Pangolins, often called “scaly anteaters,” are covered in tough, overlapping scales. These burrowing mammals eat ants and termites using an extraordinarily long, sticky tongue, and are able to quickly roll themselves up into a tight ball when threatened. Eight different pangolin species can be found across Asia and sub-Saharan Africa. Poaching for illegal wildlife trade and habitat loss have made these incredible creatures one of the most endangered groups of mammals in the world.

Pangolin species vary in size from about 1.6kg (~3.5 lbs) to a maximum of about 33kg (~73 lbs). They vary in color from light to yellowish brown through olive to dark brown. Protective, overlapping scales cover most of their bodies. These scales are made from keratin — the same protein that forms human hair and finger nails. Overlapping like artichoke leaves, the scales grow throughout the life of a pangolin just like hair; scale edges are constantly filed down as pangolins dig burrows and tunnel through the soil in search of termites and ants. Pangolin undersides do not have scales, and are covered with sparse fur. Unlike African pangolins, Asian pangolins also have thick bristles that emerge from between their scales.

With small conical heads and jaws lacking teeth, pangolins have amazingly long, muscular, and sticky tongues that are perfect for reaching and lapping up ants and termites in deep cavities. Pangolins have poor vision, so they locate termite and ant nests with their strong sense of smell. A pangolin’s tongue is attached near its pelvis and last pair of ribs, and when fully extended is longer than the animal’s head and body. At rest a pangolin’s tongue retracts into a sheath in its chest cavity. A pangolin’s stomach is muscular and has keratinous spines projecting into its interior. Usually containing small stones, the stomach mashes and grinds prey in much the same manner as a bird’s gizzard.

Pangolin limbs are stout and well adapted for digging. Each paw has five toes, and their forefeet have three long, curved, claws used to demolish the nests of termites and ants and to dig nesting and sleeping burrows. Pangolins shuffle on all four limbs, balancing on the outer edges of their forefeet and tucking their foreclaws underneath as they walk. They can run surprisingly fast, and will often rise on their hind limbs to sniff the air. Pangolins are also capable swimmers, and while some pangolin species such as the African ground pangolin (Manis temmincki) are completely terrestrial, others, such as the African tree pangolin (Manis tricuspis), are adept climbers, using their claws and semi-prehensile tails to grip bark and scale trees.

Pangolins are solitary and meet only to mate. Males are larger than females, weighing up to 40% more. While mating season is defined, they typically mate once each year, usually during the summer or autumn. Rather than the males seeking out the females, males mark their location with urine or feces and the females will find them. If there is competition over a female, the males will use their tails as clubs to fight for the opportunity to mate with her.

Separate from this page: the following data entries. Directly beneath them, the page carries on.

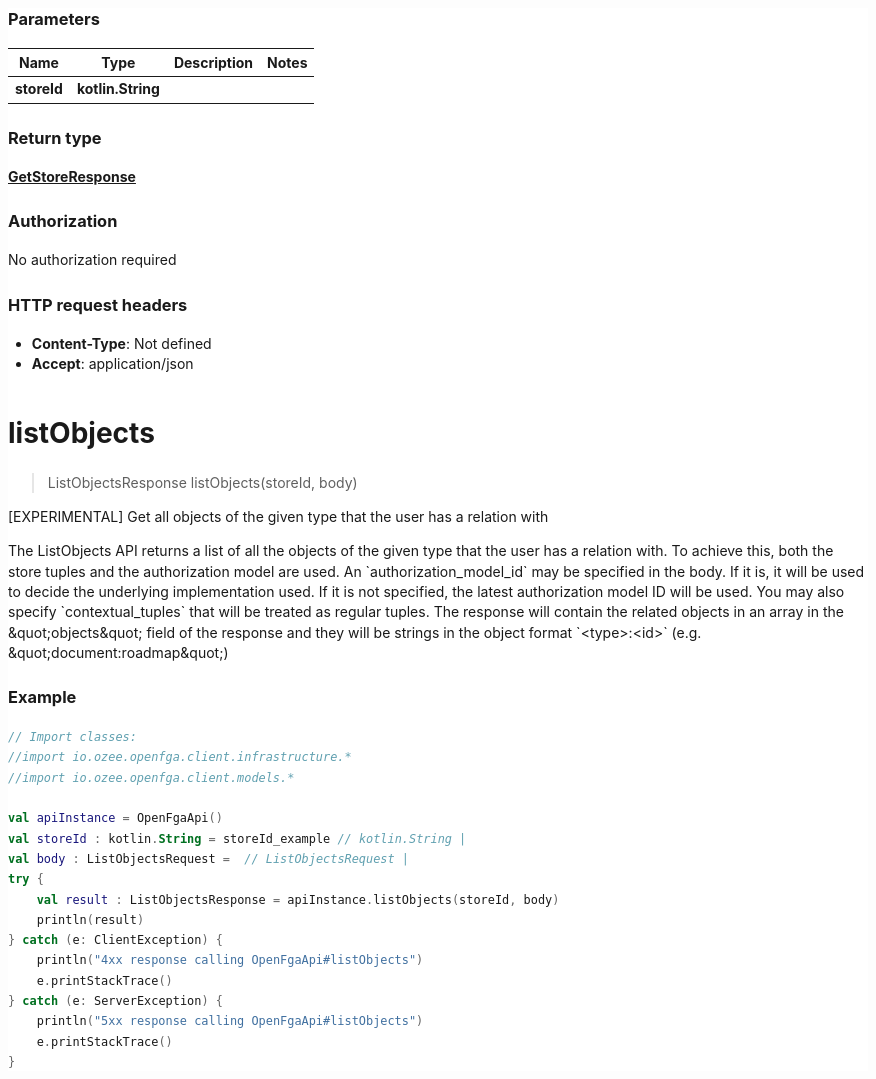 ### Parameters

Name | Type | Description  | Notes
------------- | ------------- | ------------- | -------------
 **storeId** | **kotlin.String**|  |

### Return type

[**GetStoreResponse**](GetStoreResponse.md)

### Authorization

No authorization required

### HTTP request headers

 - **Content-Type**: Not defined
 - **Accept**: application/json

<a name="listObjects"></a>
# **listObjects**
> ListObjectsResponse listObjects(storeId, body)

[EXPERIMENTAL] Get all objects of the given type that the user has a relation with

The ListObjects API returns a list of all the objects of the given type that the user has a relation with. To achieve this, both the store tuples and the authorization model are used. An &#x60;authorization_model_id&#x60; may be specified in the body. If it is, it will be used to decide the underlying implementation used. If it is not specified, the latest authorization model ID will be used. You may also specify &#x60;contextual_tuples&#x60; that will be treated as regular tuples. The response will contain the related objects in an array in the \&quot;objects\&quot; field of the response and they will be strings in the object format &#x60;&lt;type&gt;:&lt;id&gt;&#x60; (e.g. \&quot;document:roadmap\&quot;)  

### Example
```kotlin
// Import classes:
//import io.ozee.openfga.client.infrastructure.*
//import io.ozee.openfga.client.models.*

val apiInstance = OpenFgaApi()
val storeId : kotlin.String = storeId_example // kotlin.String | 
val body : ListObjectsRequest =  // ListObjectsRequest | 
try {
    val result : ListObjectsResponse = apiInstance.listObjects(storeId, body)
    println(result)
} catch (e: ClientException) {
    println("4xx response calling OpenFgaApi#listObjects")
    e.printStackTrace()
} catch (e: ServerException) {
    println("5xx response calling OpenFgaApi#listObjects")
    e.printStackTrace()
}
```
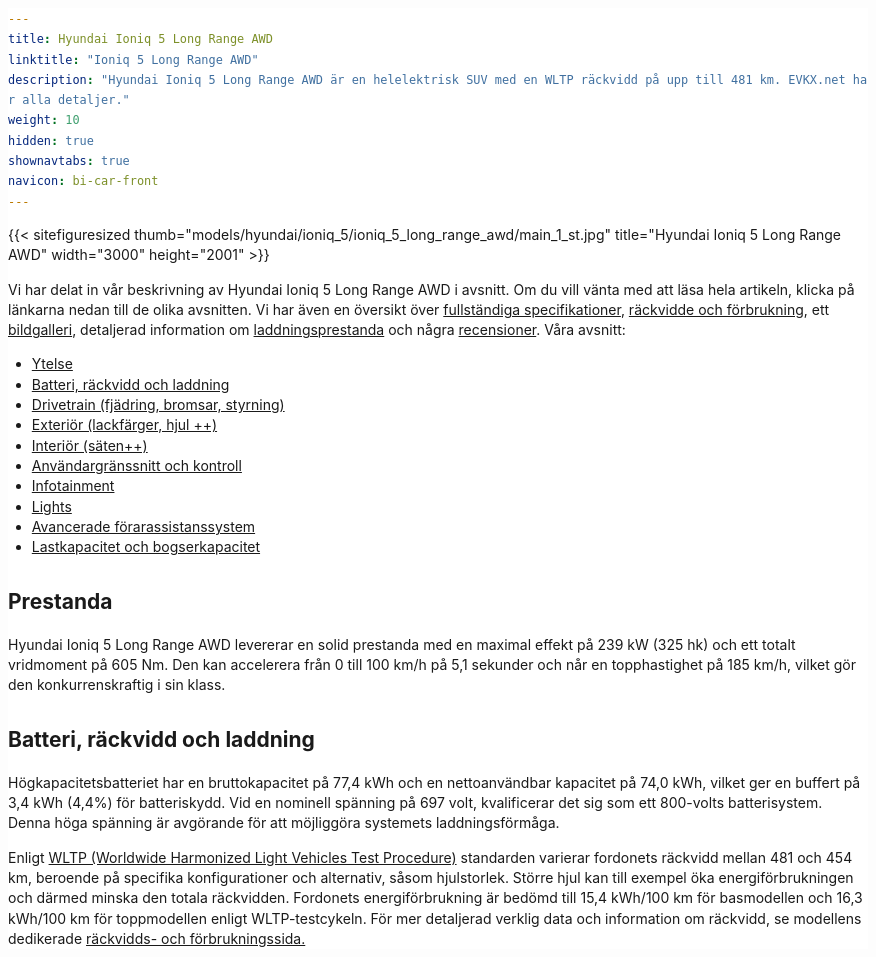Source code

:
 ```yaml
---
title: Hyundai Ioniq 5 Long Range AWD
linktitle: "Ioniq 5 Long Range AWD"
description: "Hyundai Ioniq 5 Long Range AWD är en helelektrisk SUV med en WLTP räckvidd på upp till 481 km. EVKX.net har alla detaljer."
weight: 10
hidden: true
shownavtabs: true
navicon: bi-car-front
---
```



{{< sitefiguresized thumb="models/hyundai/ioniq_5/ioniq_5_long_range_awd/main_1_st.jpg" title="Hyundai Ioniq 5 Long Range AWD" width="3000" height="2001"  >}}

Vi har delat in vår beskrivning av Hyundai Ioniq 5 Long Range AWD i avsnitt. Om du vill vänta med att läsa hela artikeln, klicka på länkarna nedan till de olika avsnitten. Vi har även en översikt över [fullständiga specifikationer](specifications/), [räckvidde och förbrukning](rangeandconsumption/), ett [bildgalleri](gallery/), detaljerad information om [laddningsprestanda](chargingcurve/) och några [recensioner](reviews/). Våra avsnitt:

- [Ytelse](#prestanda)
- [Batteri, räckvidd och laddning](#batteri-räckvidd-och-laddning)
- [Drivetrain (fjädring, bromsar, styrning)](#drivlina)
- [Exteriör (lackfärger, hjul ++)](#exteriör)
- [Interiör (säten++)](#interiör)
- [Användargränssnitt och kontroll](#användargränssnitt-och-kontroll)
- [Infotainment](#infotainment)
- [Lights](#ljus)
- [Avancerade förarassistanssystem](#avancerade-förarassistanssystem)
- [Lastkapacitet och bogserkapacitet](#lastkapacitet-och-dragkapacitet)

## Prestanda

Hyundai Ioniq 5 Long Range AWD levererar en solid prestanda med en maximal effekt på 239 kW (325 hk) och ett totalt vridmoment på 605 Nm. Den kan accelerera från 0 till 100 km/h på 5,1 sekunder och når en topphastighet på 185 km/h, vilket gör den konkurrenskraftig i sin klass.

## Batteri, räckvidd och laddning

Högkapacitetsbatteriet har en bruttokapacitet på 77,4 kWh och en nettoanvändbar kapacitet på 74,0 kWh, vilket ger en buffert på 3,4 kWh (4,4%) för batteriskydd. Vid en nominell spänning på 697 volt, kvalificerar det sig som ett 800-volts batterisystem. Denna höga spänning är avgörande för att möjliggöra systemets laddningsförmåga.

Enligt [WLTP (Worldwide Harmonized Light Vehicles Test Procedure)](../../../../guides/understandingrange/wltp/) standarden varierar fordonets räckvidd mellan 481 och 454 km, beroende på specifika konfigurationer och alternativ, såsom hjulstorlek. Större hjul kan till exempel öka energiförbrukningen och därmed minska den totala räckvidden. Fordonets energiförbrukning är bedömd till 15,4 kWh/100 km för basmodellen och 16,3 kWh/100 km för toppmodellen enligt WLTP-testcykeln. För mer detaljerad verklig data och information om räckvidd, se modellens dedikerade [räckvidds- och förbrukningssida.](rangeandconsumption/)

Gestation periods differ by species, ranging from roughly 70 to 140 days. African pangolin females usually give birth to a single offspring at a time, but the Asiatic species may give birth from one to three. Weight at birth is 80 to 450 g (2.8 to 15.9 oz) and the average length is 150 mm (5.9 in). At the time of birth, the scales are soft and white. After several days, they harden and darken to resemble those of an adult pangolin. During the vulnerable stage, the mother stays with her offspring in the burrow, nursing it, and wraps her body around it if she senses danger. The young cling to the mother's tail as she moves about, although in burrowing species, they remain in the burrow for the first two to four weeks of life. At one month, they first leave the burrow riding on the mother's back. Weaning takes place around three months of age, at which stage the young begin to eat insects in addition to nursing. At two years of age, the offspring are sexually mature and are abandoned by the mother.